Restoranın sahipleri tarafından tamamlandığını düşündüğüm yapının bu bölümünün tam ters tarafında ise mağaranın giriş alanı, diğer iki bölümden farklı bir dil ile yine kendini belli ediyor. Kompleksin bu kesimi ise muhtemelen hepimizin alışık olduğu herhangi bir müteahhitin sorumluluğu altındaymış hissini uyandırıyor. Zemin kaplamasındaki ani değişim ve genel malzeme kalitesindeki ani düşüş bu hissi kuvvetlendirmeye yetiyor. ZMZM’nin ziyaretçi alanında yakalanan doğal taş, beton ve metal malzeme üçlemesi, mağara girişinde ahşap görünümlü fayanslar, alüminyum korkuluk ve birbiri ile uyumsuz, her rengin bulunduğu bir mağara aydınlatması üçlüsüne dönüşüyor.
Yapının mimari fotoğraflarındaki temiz geçişler ve düz çizgilerin aksine deneyimlenen bu tezat, yapının imgesi ve kendisi arasında, aslında mimarinin tam olarak ne olduğunu gösteren bir hikaye yaratır. Bu hikaye görsellerde çoğu zaman kendisini belli etmez. Zira bunu yapmaya çalışan fotoğraf denemeleri, estetikten uzak olacağı gerekçesiyle belki de yayın organlarında kendilerine yer bulamazlar ve yapının daha steril bir imgesini oluşturmaya başlarlar.
Mimari, işte bu şekilde kendini bir yalanlar silsilesi içerisinde tekrardan var eder. Bu yeni keşfedilmiş ve sosyal medyanın yarattığı yeni bir sorun olmaktan ziyade daha ontolojik ve derin bir fenomendir. En basit örnek olarak, Le Corbusier'in kendi yapılarında yaptığı, dönemin imkanları dahilinde fotomontajlar bile bu yalanın eski uygulamalarına örnekler teşkil ederler.

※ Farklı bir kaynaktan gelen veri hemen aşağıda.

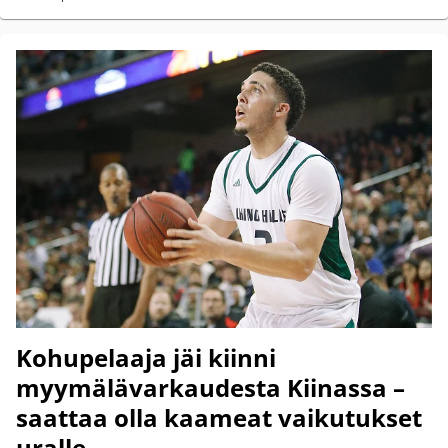
Kohupelaaja jäi kiinni
myymälävarkaudesta Kiinassa –
saattaa olla kaameat vaikutukset
uralle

Bu açıdan umarım metnin fotoğrafları, okuduğunuz durumların hiçbirini size göstermezler. Metin ile fotoğraf arasında yaratmaya çalıştığım bu yalanlarıma vakit ayırdığınız için teşekkür ederim. Fotoğrafların yarattığı imgesel yalanların karşısına koyduğum yazınsal “gerçeklerin” de doğruluğundan emin olmak için yapıyı gerçekten görmeniz gerekecek. Ancak o zaman oluşturduğum bu imgeden sıyrılıp, mimari bir ürünü gerçekten deneyimleyebilirsiniz. Yapıyı ziyaret edeceklere iyi deneyimler, gezmeyecek olanlara da oluşturduğum bu imgenin gerçekliği içerisinde mutlu günler dilerim.